__Work to be completed__
None of the pictures should be copied, though every line of the listing must be printed exactly.

Start of Provided records

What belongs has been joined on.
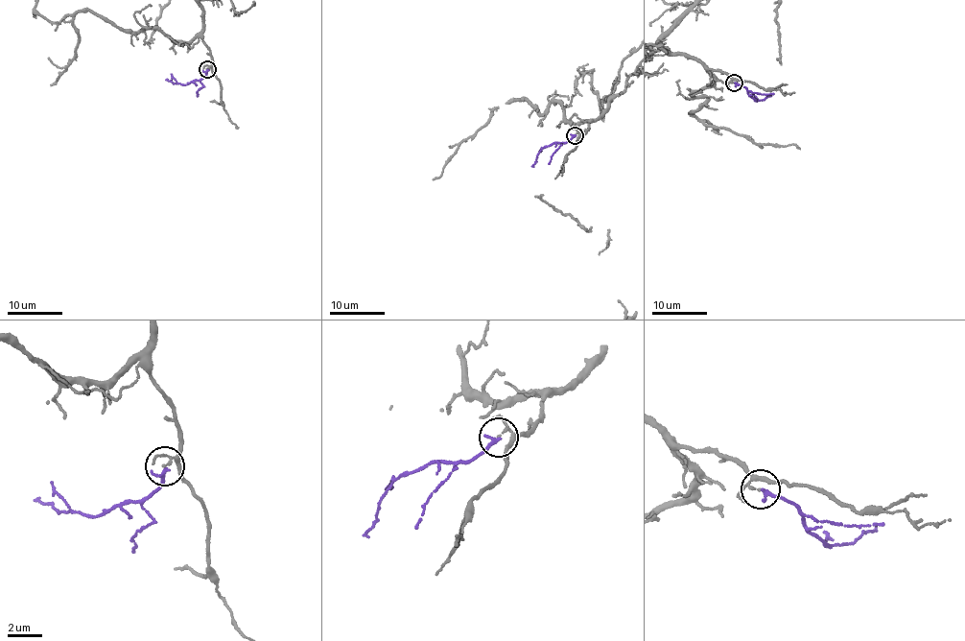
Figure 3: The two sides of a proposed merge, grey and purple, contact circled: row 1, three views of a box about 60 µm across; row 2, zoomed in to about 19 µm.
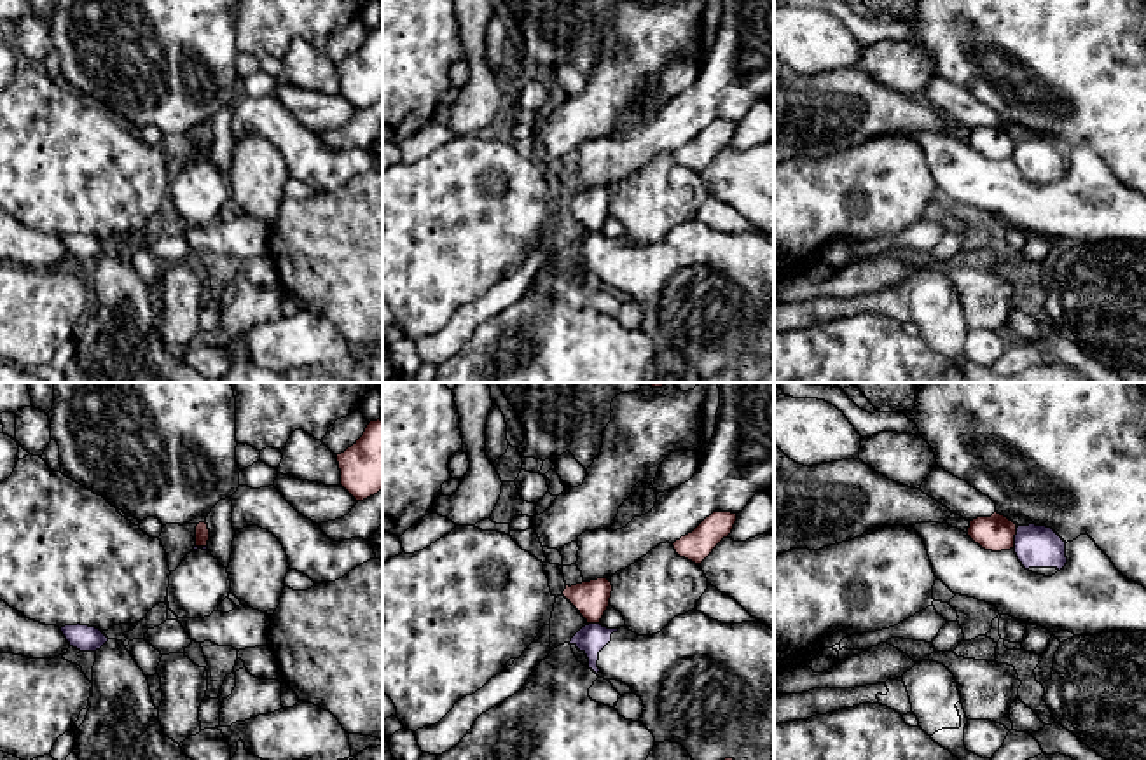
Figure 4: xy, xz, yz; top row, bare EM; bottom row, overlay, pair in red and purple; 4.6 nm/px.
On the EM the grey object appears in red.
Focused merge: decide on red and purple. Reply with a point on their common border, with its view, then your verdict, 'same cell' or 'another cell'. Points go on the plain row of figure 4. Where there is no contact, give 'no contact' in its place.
meets red in yz at (1014, 147); another cell

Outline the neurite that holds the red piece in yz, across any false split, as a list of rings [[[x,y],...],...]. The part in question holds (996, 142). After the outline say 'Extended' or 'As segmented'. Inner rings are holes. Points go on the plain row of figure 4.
[[[994,121],[970,129],[968,145],[985,159],[1001,161],[1015,155],[1017,133]]]. As segmented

End of Provided records

__Task output__
What belongs has been joined on.
Figure 3: The two sides of a proposed merge, grey and purple, contact circled: row 1, three views of a box about 60 µm across; row 2, zoomed in to about 19 µm.
Figure 4: xy, xz, yz; top row, bare EM; bottom row, overlay, pair in red and purple; 4.6 nm/px.
On the EM the grey object appears in red.
Focused merge: decide on red and purple. Reply with a point on their common border, with its view, then your verdict, 'same cell' or 'another cell'. Points go on the plain row of figure 4. Where there is no contact, give 'no contact' in its place.
meets red in yz at (1014, 147); another cell

Outline the neurite that holds the red piece in yz, across any false split, as a list of rings [[[x,y],...],...]. The part in question holds (996, 142). After the outline say 'Extended' or 'As segmented'. Inner rings are holes. Points go on the plain row of figure 4.
[[[994,121],[970,129],[968,145],[985,159],[1001,161],[1015,155],[1017,133]]]. As segmented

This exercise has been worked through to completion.